Innovative Architectures of Privacy
As Daniel J. Weitzner recently noted to the New York Times, our current notice-and-choice model of privacy may soon be dead and good riddance. Since the 1990s, we have relied upon websites’ privacy policies to inform individuals about whether their information would be collected, used, and shared. Consumers usually don’t read these policies and, if they did, they likely would not understand them. This leaves us with with much room to do better.

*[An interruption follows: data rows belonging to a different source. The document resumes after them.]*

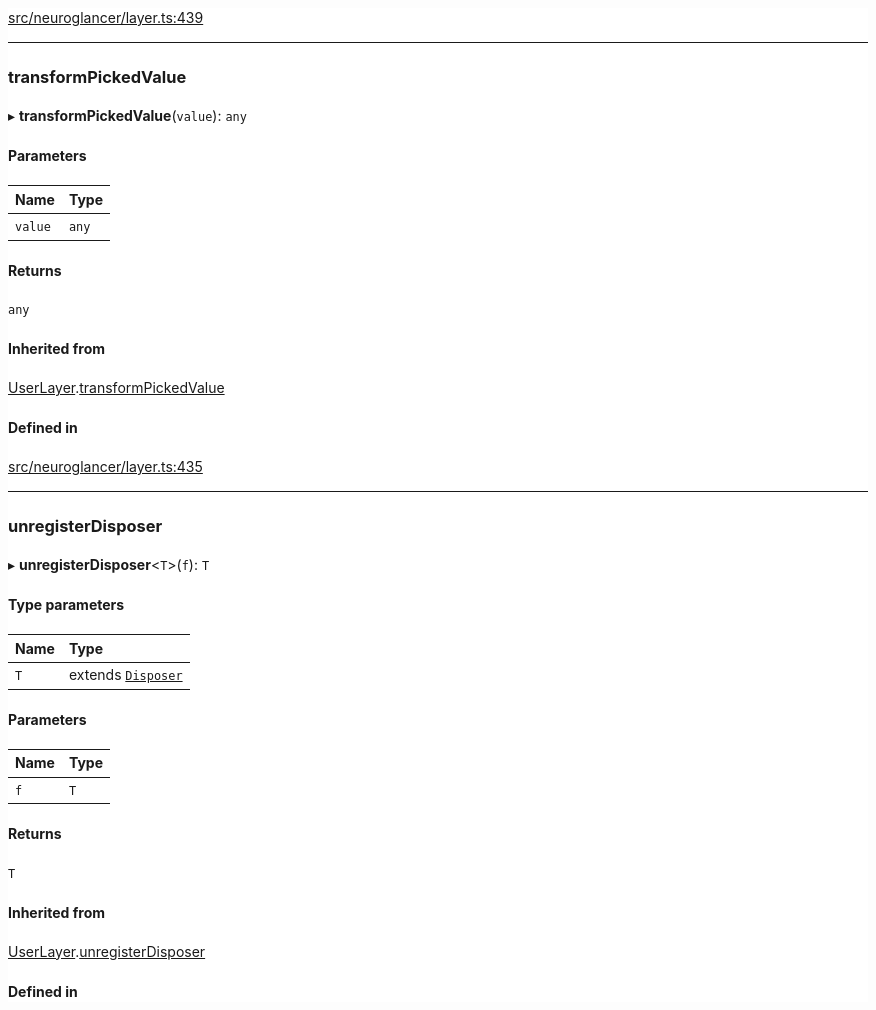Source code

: [src/neuroglancer/layer.ts:439](https://github.com/ActiveBrainAtlas2/neuroglancer/blob/540617bc/src/neuroglancer/layer.ts#L439)

___

### transformPickedValue

▸ **transformPickedValue**(`value`): `any`

#### Parameters

| Name | Type |
| :------ | :------ |
| `value` | `any` |

#### Returns

`any`

#### Inherited from

[UserLayer](layer.UserLayer.md).[transformPickedValue](layer.UserLayer.md#transformpickedvalue)

#### Defined in

[src/neuroglancer/layer.ts:435](https://github.com/ActiveBrainAtlas2/neuroglancer/blob/540617bc/src/neuroglancer/layer.ts#L435)

___

### unregisterDisposer

▸ **unregisterDisposer**<`T`\>(`f`): `T`

#### Type parameters

| Name | Type |
| :------ | :------ |
| `T` | extends [`Disposer`](../modules/axes_lines._internal_.md#disposer) |

#### Parameters

| Name | Type |
| :------ | :------ |
| `f` | `T` |

#### Returns

`T`

#### Inherited from

[UserLayer](layer.UserLayer.md).[unregisterDisposer](layer.UserLayer.md#unregisterdisposer)

#### Defined in
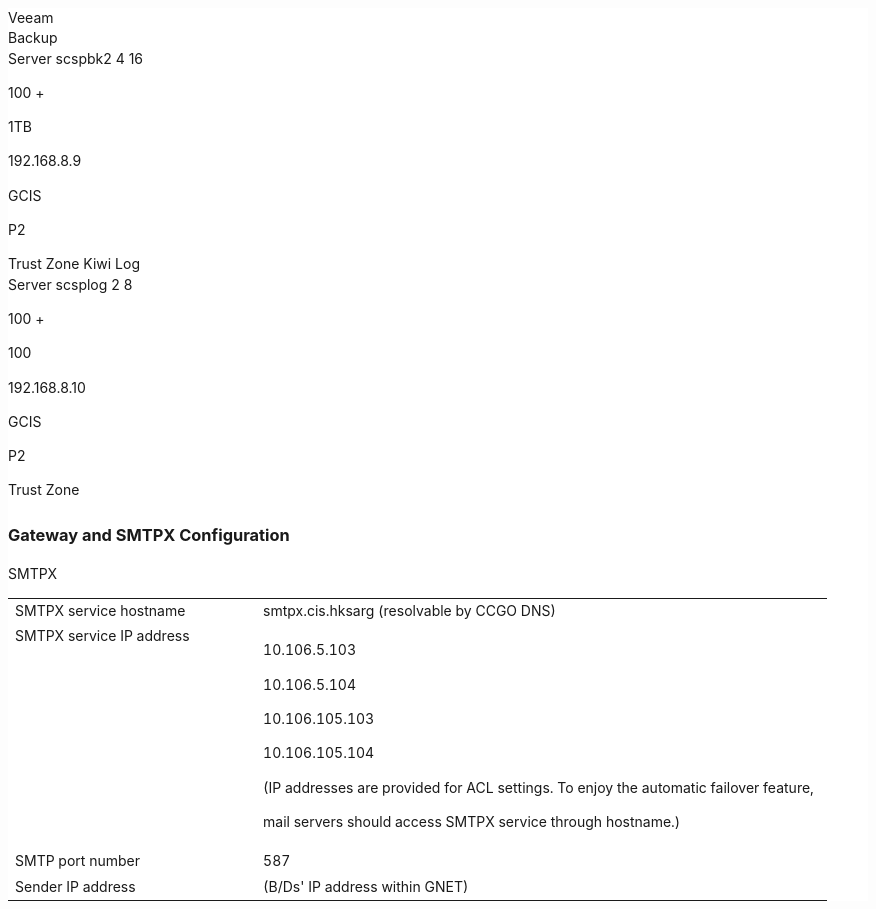 </tr>
<tr class="even">
<td>Veeam<br />
Backup<br />
Server</td>
<td>scspbk2</td>
<td>4</td>
<td>16</td>
<td><p>100 +</p>
<p>1TB</p></td>
<td>192.168.8.9</td>
<td><p>GCIS</p>
<p>P2</p></td>
<td>Trust Zone</td>
</tr>
<tr class="odd">
<td>Kiwi Log<br />
Server</td>
<td>scsplog</td>
<td>2</td>
<td>8</td>
<td><p>100 +</p>
<p>100</p></td>
<td>192.168.8.10</td>
<td><p>GCIS</p>
<p>P2</p></td>
<td>Trust Zone</td>
</tr>
</tbody>
</table>

### Gateway and SMTPX Configuration

SMTPX

<table>
<colgroup>
<col style="width: 30%" />
<col style="width: 69%" />
</colgroup>
<tbody>
<tr class="odd">
<td>SMTPX service hostname</td>
<td>smtpx.cis.hksarg (resolvable by CCGO DNS)</td>
</tr>
<tr class="even">
<td>SMTPX service IP address</td>
<td><p>10.106.5.103</p>
<p>10.106.5.104</p>
<p>10.106.105.103</p>
<p>10.106.105.104</p>
<p>(IP addresses are provided for ACL settings. To enjoy the automatic
failover feature,</p>
<p>mail servers should access SMTPX service through hostname.)</p></td>
</tr>
<tr class="odd">
<td>SMTP port number</td>
<td>587</td>
</tr>
<tr class="even">
<td>Sender IP address</td>
<td>(B/Ds' IP address within GNET)</td>
</tr>
<tr class="odd">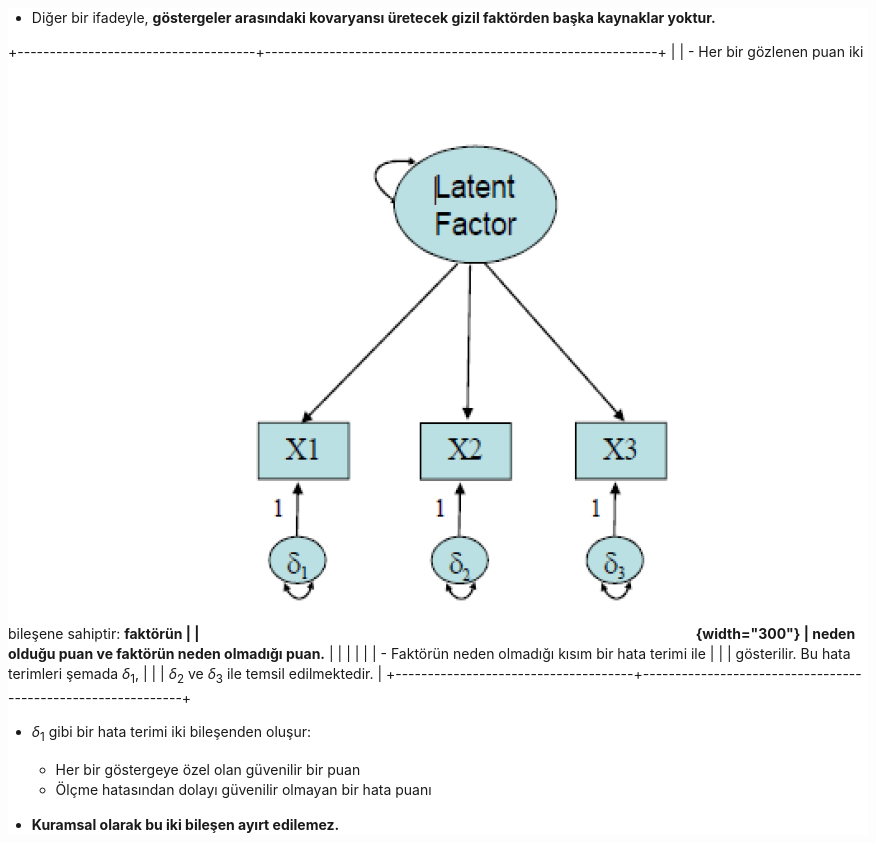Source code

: -   Diğer bir ifadeyle, **göstergeler arasındaki kovaryansı üretecek
    gizil faktörden başka kaynaklar yoktur.**

+-------------------------------------+-------------------------------------------------------------+
|                                     | -   Her bir gözlenen puan iki bileşene sahiptir: **faktörün |
| ![](images/DFA_1.PNG){width="300"}  |     neden olduğu puan ve faktörün neden olmadığı puan.**    |
|                                     |                                                             |
|                                     | -   Faktörün neden olmadığı kısım bir hata terimi ile       |
|                                     |     gösterilir. Bu hata terimleri şemada $\delta_1$,        |
|                                     |     $\delta_2$ ve $\delta_3$ ile temsil edilmektedir.       |
+-------------------------------------+-------------------------------------------------------------+

-   $\delta_1$ gibi bir hata terimi iki bileşenden oluşur:

    -   Her bir göstergeye özel olan güvenilir bir puan
    -   Ölçme hatasından dolayı güvenilir olmayan bir hata puanı

-   **Kuramsal olarak bu iki bileşen ayırt edilemez.**
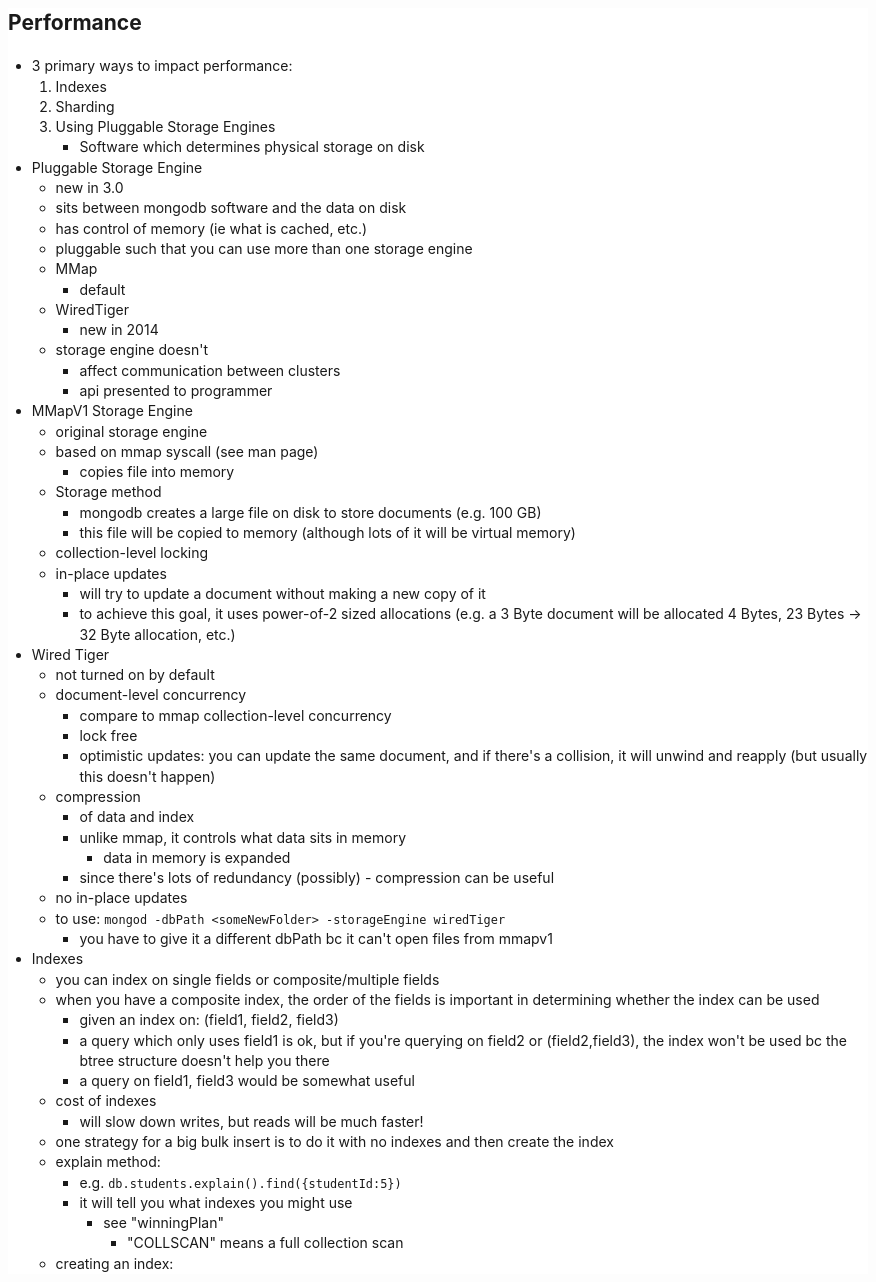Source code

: ## Performance
- 3 primary ways to impact performance:
    1. Indexes
    2. Sharding
    3. Using Pluggable Storage Engines
        - Software which determines physical storage on disk
- Pluggable Storage Engine
    - new in 3.0
    - sits between mongodb software and the data on disk
    - has control of memory (ie what is cached, etc.)
    - pluggable such that you can use more than one storage engine
    - MMap
        - default
    - WiredTiger
        - new in 2014
    - storage engine doesn't
        - affect communication between clusters
        - api presented to programmer
- MMapV1 Storage Engine
    - original storage engine
    - based on mmap syscall (see man page)
        - copies file into memory
    - Storage method
        - mongodb creates a large file on disk to store documents (e.g. 100 GB)
        - this file will be copied to memory (although lots of it will be virtual memory)
    - collection-level locking
    - in-place updates
        - will try to update a document without making a new copy of it
        - to achieve this goal, it uses power-of-2 sized allocations (e.g. a 3 Byte document will be allocated 4 Bytes, 23 Bytes -> 32 Byte allocation, etc.)
- Wired Tiger
    - not turned on by default
    - document-level concurrency
        - compare to mmap collection-level concurrency
        - lock free
        - optimistic updates: you can update the same document, and if there's a collision, it will unwind and reapply (but usually this doesn't happen)
    - compression
        - of data and index
        - unlike mmap, it controls what data sits in memory
            - data in memory is expanded
        - since there's lots of redundancy (possibly) - compression can be useful
    - no in-place updates
    - to use: `mongod -dbPath <someNewFolder> -storageEngine wiredTiger`
        - you have to give it a different dbPath bc it can't open files from mmapv1
- Indexes
    - you can index on single fields or composite/multiple fields
    - when you have a composite index, the order of the fields is important in determining whether the index can be used
        - given an index on: (field1, field2, field3)
        - a query which only uses field1 is ok, but if you're querying on field2 or (field2,field3), the index won't be used bc the btree structure doesn't help you there
        - a query on field1, field3 would be somewhat useful
    - cost of indexes
        - will slow down writes, but reads will be much faster!
    - one strategy for a big bulk insert is to do it with no indexes and then create the index
    - explain method:
        - e.g. `db.students.explain().find({studentId:5})`
        - it will tell you what indexes you might use 
            - see "winningPlan"
                - "COLLSCAN" means a full collection scan
    - creating an index:
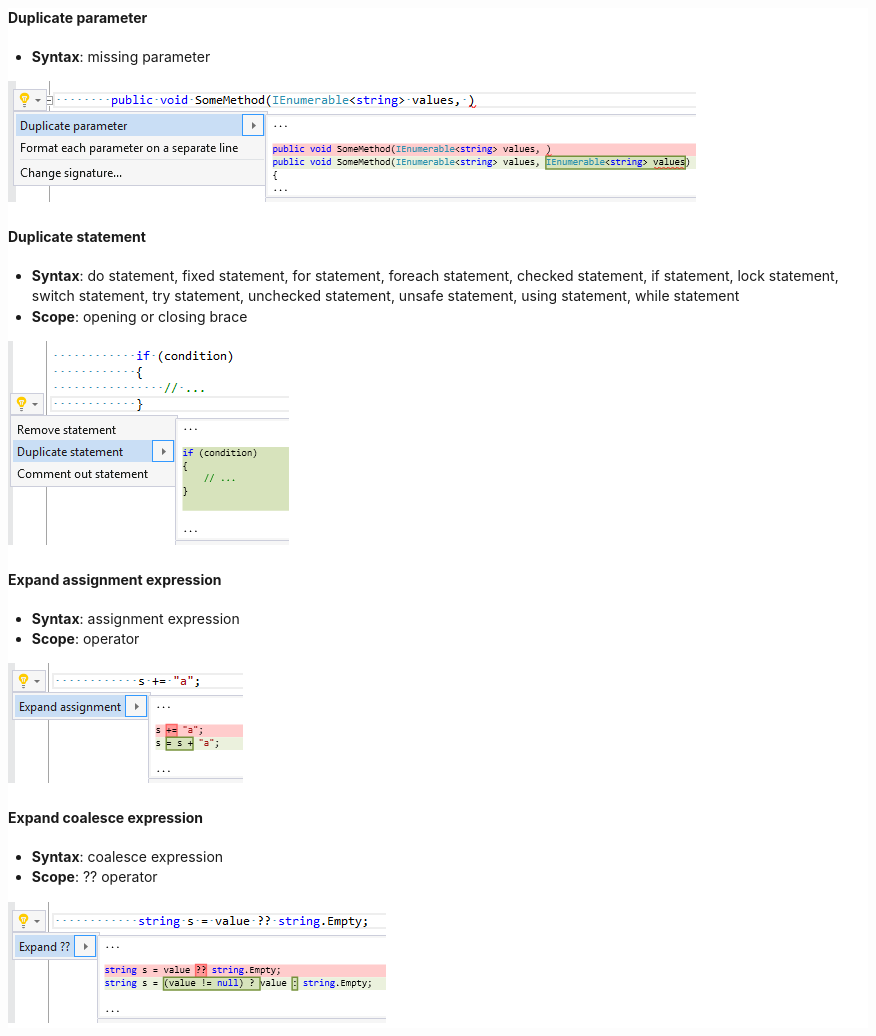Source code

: #### Duplicate parameter

* **Syntax**: missing parameter

![Duplicate parameter](../../images/refactorings/DuplicateParameter.png)

#### Duplicate statement

* **Syntax**: do statement, fixed statement, for statement, foreach statement, checked statement, if statement, lock statement, switch statement, try statement, unchecked statement, unsafe statement, using statement, while statement
* **Scope**: opening or closing brace

![Duplicate statement](../../images/refactorings/DuplicateStatement.png)

#### Expand assignment expression

* **Syntax**: assignment expression
* **Scope**: operator

![Expand assignment expression](../../images/refactorings/ExpandAssignmentExpression.png)

#### Expand coalesce expression

* **Syntax**: coalesce expression
* **Scope**: ?? operator

![Expand coalesce expression](../../images/refactorings/ExpandCoalesceExpression.png)

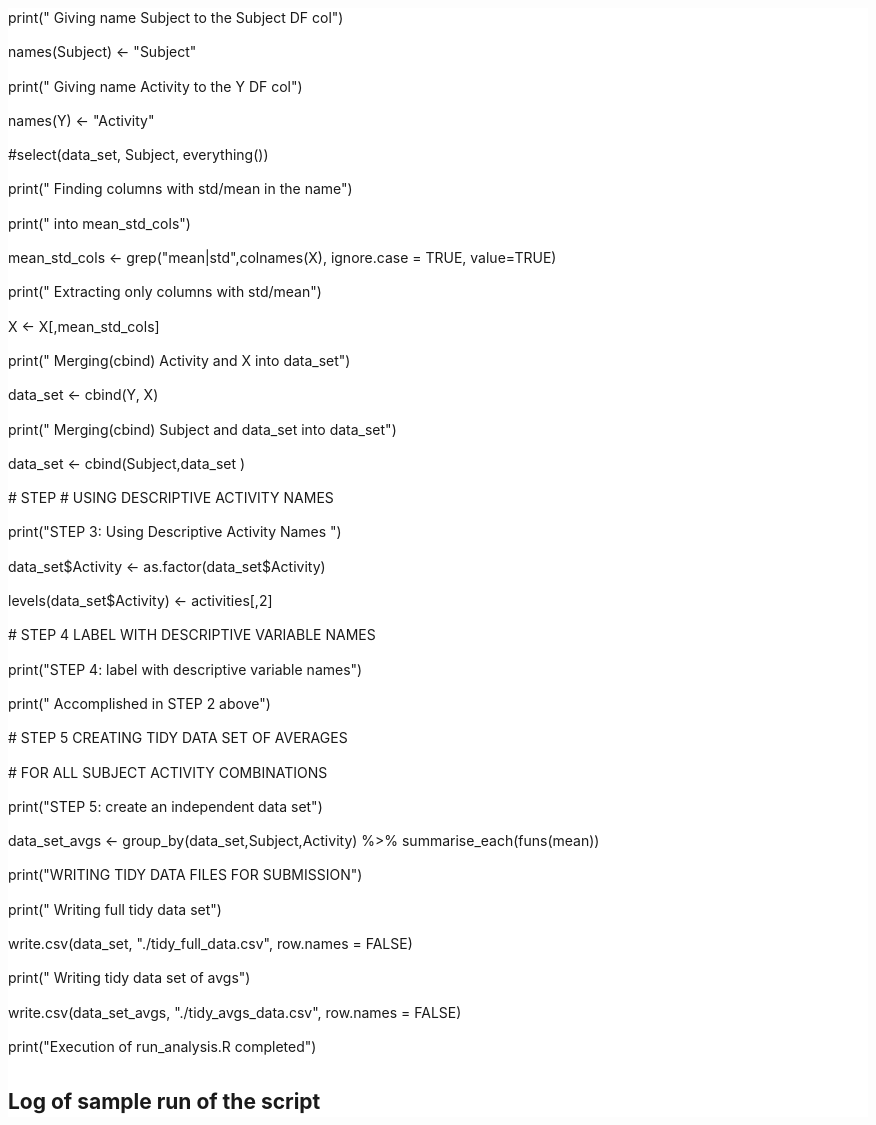 print(" Giving name Subject to the Subject DF col")

names(Subject) &lt;- "Subject"

print(" Giving name Activity to the Y DF col")

names(Y) &lt;- "Activity"

\#select(data\_set, Subject, everything())

print(" Finding columns with std/mean in the name")

print(" into mean\_std\_cols")

mean\_std\_cols &lt;- grep("mean|std",colnames(X), ignore.case = TRUE,
value=TRUE)

print(" Extracting only columns with std/mean")

X &lt;- X\[,mean\_std\_cols\]

print(" Merging(cbind) Activity and X into data\_set")

data\_set &lt;- cbind(Y, X)

print(" Merging(cbind) Subject and data\_set into data\_set")

data\_set &lt;- cbind(Subject,data\_set )

\# STEP \# USING DESCRIPTIVE ACTIVITY NAMES

print("STEP 3: Using Descriptive Activity Names ")

data\_set\$Activity &lt;- as.factor(data\_set\$Activity)

levels(data\_set\$Activity) &lt;- activities\[,2\]

\# STEP 4 LABEL WITH DESCRIPTIVE VARIABLE NAMES

print("STEP 4: label with descriptive variable names")

print(" Accomplished in STEP 2 above")

\# STEP 5 CREATING TIDY DATA SET OF AVERAGES

\# FOR ALL SUBJECT ACTIVITY COMBINATIONS

print("STEP 5: create an independent data set")

data\_set\_avgs &lt;- group\_by(data\_set,Subject,Activity) %&gt;%
summarise\_each(funs(mean))

print("WRITING TIDY DATA FILES FOR SUBMISSION")

print(" Writing full tidy data set")

write.csv(data\_set, "./tidy\_full\_data.csv", row.names = FALSE)

print(" Writing tidy data set of avgs")

write.csv(data\_set\_avgs, "./tidy\_avgs\_data.csv", row.names = FALSE)

print("Execution of run\_analysis.R completed")

Log of sample run of the script
-------------------------------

In “Redrawing the Route to Online Privacy,” the New York Times discusses how law and technology might get help us out of this mess. The article highlighted several intriguing technical innovations. A group at Carnegie Mellon University has designed software that will nudge consumers about the privacy implications of sharing certain information. As CMU’s Lorrie Faith Cranor explains, social network site users often share their birth dates, hoping to receive online greetings from friends yet doing so runs the risk of marketing profiling, identification, and identity theft. Software could inform consumers of these risks before they share their birth dates. M. Ryan Calo, a fellow at Stanford Law School’s Center for Internet and Society who has done exciting work on the privacy implications of robots, is exploring voice and animation technology emulating humans that would provide “visceral notice.” Before someone puts information in a personal health record like GoogleHealth, a virtual nurse could explain the privacy implications of sharing the information. Calo explains that people naturally react more strongly, in a more visceral way, to anthropomorphic cues. The think tank Future of Privacy led by Jules Polonetsky and Chris Wolff is testing the effectiveness of using new icons and key phrases to provide web surfers with more transparency and choice about behavioral advertising practices. Princeton’s Ed Felten (whose important computer science research has rightly preoccupied government and industry) is working on re-engineering the Web browser for greater privacy. Felten would alter the software’s design so that information about on-screen viewing sessions is kept separate and not routinely passed along so a person’s browsing behavior can be tracked.
As these efforts make clear, code is crucial to the protection of consumer privacy. To what extent, if at all, should we invoke law to regulate websites’ information practices? Congress and the Federal Trade Commission is mulling rules that would limit a site’s use of information collected online. As the New York Times notes, government might ban the use of recorded trails of a person’s web-browsing in employment or health insurance decisions. It would be worth considering limits on data collection and retention practices too. Law could require the deletion of certain information after a certain time, in the manner suggested by Viktor Mayer-Schonberger’s work. All worth pondering.